L’elenco delle storie femminili positive potrebbe continuare a lungo: un segno importante di qualità e di modernità del mondo del libro, della buona editoria. D’altronde, sono donne, in maggioranza, le “lettrici forti”, più degli uomini. E donne, un lungo elenco di autrici di solido successo.

Pubblicare e fare leggere libri (magari in quantità minori degli oltre 80mila titoli all’anno, ma di qualità migliore). Stimolare incontri e circoli di lettura. Agevolare fiscalmente chi vuole aprire una libreria. E investire sulle biblioteche, pubbliche e private, mettendo in collegamento biblioteche comunali, biblioteche scolastiche e biblioteche nelle imprese e negli altri posti di lavoro (il Gruppo Cultura di Confindustria e Museimpresa stanno studiano iniziative in questo senso).
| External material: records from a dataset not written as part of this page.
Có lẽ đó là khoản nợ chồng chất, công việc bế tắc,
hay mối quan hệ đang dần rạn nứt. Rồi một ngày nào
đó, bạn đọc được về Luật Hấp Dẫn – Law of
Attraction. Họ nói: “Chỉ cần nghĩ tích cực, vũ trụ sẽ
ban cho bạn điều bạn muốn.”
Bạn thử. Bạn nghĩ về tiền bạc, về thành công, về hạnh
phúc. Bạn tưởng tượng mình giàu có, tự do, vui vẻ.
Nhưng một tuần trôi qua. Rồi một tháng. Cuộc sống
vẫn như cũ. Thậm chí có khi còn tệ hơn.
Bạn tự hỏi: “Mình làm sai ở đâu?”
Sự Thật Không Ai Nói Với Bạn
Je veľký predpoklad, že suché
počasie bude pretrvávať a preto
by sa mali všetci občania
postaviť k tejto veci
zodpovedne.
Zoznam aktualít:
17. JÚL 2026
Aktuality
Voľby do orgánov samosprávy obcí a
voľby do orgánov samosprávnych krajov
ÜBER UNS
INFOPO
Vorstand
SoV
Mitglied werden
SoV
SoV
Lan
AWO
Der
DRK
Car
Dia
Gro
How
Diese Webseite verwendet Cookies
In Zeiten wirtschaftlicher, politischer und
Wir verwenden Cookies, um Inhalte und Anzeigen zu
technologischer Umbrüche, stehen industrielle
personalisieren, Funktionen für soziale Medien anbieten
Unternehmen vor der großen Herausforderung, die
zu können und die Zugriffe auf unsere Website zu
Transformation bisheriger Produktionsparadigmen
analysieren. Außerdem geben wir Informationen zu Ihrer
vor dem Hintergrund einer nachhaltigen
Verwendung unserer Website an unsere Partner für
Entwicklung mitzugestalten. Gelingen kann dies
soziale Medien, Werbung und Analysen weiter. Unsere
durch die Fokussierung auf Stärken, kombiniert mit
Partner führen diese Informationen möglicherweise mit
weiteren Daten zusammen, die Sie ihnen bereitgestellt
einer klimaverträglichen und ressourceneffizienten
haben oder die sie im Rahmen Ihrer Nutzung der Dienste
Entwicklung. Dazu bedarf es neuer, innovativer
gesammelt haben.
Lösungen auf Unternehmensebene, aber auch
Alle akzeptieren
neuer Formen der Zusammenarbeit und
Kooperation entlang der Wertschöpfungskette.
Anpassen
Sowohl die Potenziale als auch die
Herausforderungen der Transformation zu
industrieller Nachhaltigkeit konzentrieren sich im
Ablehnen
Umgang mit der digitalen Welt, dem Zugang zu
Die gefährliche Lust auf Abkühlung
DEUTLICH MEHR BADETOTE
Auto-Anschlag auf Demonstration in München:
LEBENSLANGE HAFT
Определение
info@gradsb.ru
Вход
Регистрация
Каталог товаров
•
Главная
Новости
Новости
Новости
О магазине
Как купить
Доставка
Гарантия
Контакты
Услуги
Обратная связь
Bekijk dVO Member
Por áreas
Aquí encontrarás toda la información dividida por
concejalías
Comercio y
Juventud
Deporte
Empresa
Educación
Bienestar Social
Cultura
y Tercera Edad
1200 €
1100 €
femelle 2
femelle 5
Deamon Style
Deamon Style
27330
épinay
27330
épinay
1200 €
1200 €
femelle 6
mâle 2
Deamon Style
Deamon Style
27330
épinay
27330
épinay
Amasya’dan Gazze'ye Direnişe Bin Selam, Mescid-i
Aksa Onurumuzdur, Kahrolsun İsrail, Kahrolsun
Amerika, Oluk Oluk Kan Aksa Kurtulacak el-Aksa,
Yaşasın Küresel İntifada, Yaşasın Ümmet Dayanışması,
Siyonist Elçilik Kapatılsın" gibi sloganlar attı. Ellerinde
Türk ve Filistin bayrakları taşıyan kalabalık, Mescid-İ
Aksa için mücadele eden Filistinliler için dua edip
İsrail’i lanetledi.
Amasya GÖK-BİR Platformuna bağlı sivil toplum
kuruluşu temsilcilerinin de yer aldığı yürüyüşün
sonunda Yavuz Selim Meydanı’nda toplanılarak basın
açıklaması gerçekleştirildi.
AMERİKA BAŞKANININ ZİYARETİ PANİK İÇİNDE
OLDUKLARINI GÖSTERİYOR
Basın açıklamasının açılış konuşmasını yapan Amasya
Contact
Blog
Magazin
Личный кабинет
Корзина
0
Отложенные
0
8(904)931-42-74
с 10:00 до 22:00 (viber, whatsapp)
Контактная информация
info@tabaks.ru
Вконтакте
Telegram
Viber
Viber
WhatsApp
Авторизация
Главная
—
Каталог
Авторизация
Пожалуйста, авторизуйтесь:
La lunga esperienza positiva delle biblioteche aziendali Pirelli (sia nell’Head Quarter di Milano in Bicocca che nelle fabbriche di Settimo Torinese e Bollate) può essere un buon paradigma di riferimento.

In tempi di primato della “economia della conoscenza” e di utilizzo responsabile dell’Intelligenza Artificiale, fare leva sui libri è una scelta non solo culturale, ma anche sociale e civile.

Una testimonianza? Tra le tante possibili, ci sono le pagine di Jorge Luis Borges ne “L’Aleph”, appena ripubblicato nella Universale Economica di Feltrinelli, una collana ben curata densa di classici, che non dovrebbero proprio mancare in ogni casa di chi ama la cultura e la lettura. Eccole: “ ‘Quando aprii gli occhi, vidi l’Aleph’. ‘L’Aleph?’, ripetei. ‘Sì, il luogo dove si trovano, senza confondersi, tutti i luoghi della terra, visti da tutti gli angoli’.”

L’Aleph, la prima lettera dell’alfabeto della lingua sacra. L’inizio simbolico del Libro. E dei libri. Sino ad arrivare, sempre seguendo Borges, alla “Biblioteca di Babele”. Il caos, cioè, nell’infinito dei fogli che si rincorrono e si ripetono. Ma anche un caos che può essere ricomposto e compreso. Rieccoci, al senso positivo dei libri.